Sold some shrimp for a Krewe fundraiser. Raised by Auburn here in Gulf Shores. Gonna have a butt fundraiser at some point in the future.


----------



## MrFish (Aug 21, 2009)




----------



## halo1 (Oct 4, 2007)

MrFish said:


> View attachment 1091277


fish has a trap set up! hes ready for them yeller flies ! If they survive the yeller swatter he’s gonna water board them with beer from the yeller can! Well done sir! Food looks awesome also!


----------



## halo1 (Oct 4, 2007)

MrFish said:


> Sold some shrimp for a Krewe fundraiser. Raised by Auburn here in Gulf Shores. Gonna have a butt fundraiser at some point in the future.


You do realize you u can’t use aub and butt in the same paragraph? it just gives us bammers and sec fans more fuel !👍


----------



## MrFish (Aug 21, 2009)

halo1 said:


> fish has a trap set up! hes ready for them yeller flies ! If they survive the yeller swatter he’s gonna water board them with beer from the yeller can! Well done sir! Food looks awesome also!

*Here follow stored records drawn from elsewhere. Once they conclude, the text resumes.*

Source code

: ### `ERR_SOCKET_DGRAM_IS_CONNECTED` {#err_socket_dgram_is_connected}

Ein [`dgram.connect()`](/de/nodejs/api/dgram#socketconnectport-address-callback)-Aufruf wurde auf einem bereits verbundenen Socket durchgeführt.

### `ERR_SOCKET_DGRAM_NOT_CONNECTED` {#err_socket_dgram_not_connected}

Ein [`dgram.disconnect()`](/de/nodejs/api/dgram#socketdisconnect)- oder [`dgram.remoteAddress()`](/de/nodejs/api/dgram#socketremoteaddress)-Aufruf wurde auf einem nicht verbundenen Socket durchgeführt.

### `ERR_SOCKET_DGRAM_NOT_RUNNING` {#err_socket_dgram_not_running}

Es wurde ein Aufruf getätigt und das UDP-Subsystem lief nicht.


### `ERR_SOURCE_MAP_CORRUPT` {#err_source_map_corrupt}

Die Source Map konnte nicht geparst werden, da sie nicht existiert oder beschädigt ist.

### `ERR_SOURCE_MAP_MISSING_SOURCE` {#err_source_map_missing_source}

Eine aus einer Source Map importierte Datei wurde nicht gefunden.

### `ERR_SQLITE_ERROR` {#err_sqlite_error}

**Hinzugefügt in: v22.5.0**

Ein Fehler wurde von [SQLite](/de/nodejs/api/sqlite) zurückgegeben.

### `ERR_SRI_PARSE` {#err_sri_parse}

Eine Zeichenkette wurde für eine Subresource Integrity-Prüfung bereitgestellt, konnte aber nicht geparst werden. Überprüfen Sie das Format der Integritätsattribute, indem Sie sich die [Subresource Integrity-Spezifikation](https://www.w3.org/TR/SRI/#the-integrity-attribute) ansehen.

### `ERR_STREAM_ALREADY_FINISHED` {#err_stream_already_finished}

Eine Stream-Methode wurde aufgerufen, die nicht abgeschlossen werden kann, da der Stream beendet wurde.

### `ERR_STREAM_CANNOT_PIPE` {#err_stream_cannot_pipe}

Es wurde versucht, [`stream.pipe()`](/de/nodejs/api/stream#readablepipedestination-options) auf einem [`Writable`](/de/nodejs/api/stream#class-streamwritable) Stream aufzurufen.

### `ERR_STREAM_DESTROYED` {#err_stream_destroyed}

Killed about 10 this afternoon.


----------



## MrFish (Aug 21, 2009)

I'd been taking a trophy home today iffin I was in a competition.


----------



## finfever61 (Oct 5, 2007)

jack2 said:


> that's a big long one. looks like it hasn't been sucked on enough.
> jack


im surprised Split hasn’t replied to this post….


----------



## hjorgan (Sep 30, 2007)

Dammit I just ate and now I'm hungry again


----------



## jaster (Oct 7, 2007)

What size egg? I got one of those with my egg 3 years ago... its in the box in the garage still.... been meaning to use it


----------



## MrFish (Aug 21, 2009)

jaster said:


> What size egg? I got one of those with my egg 3 years ago... its in the box in the garage still.... been meaning to use it


XL


----------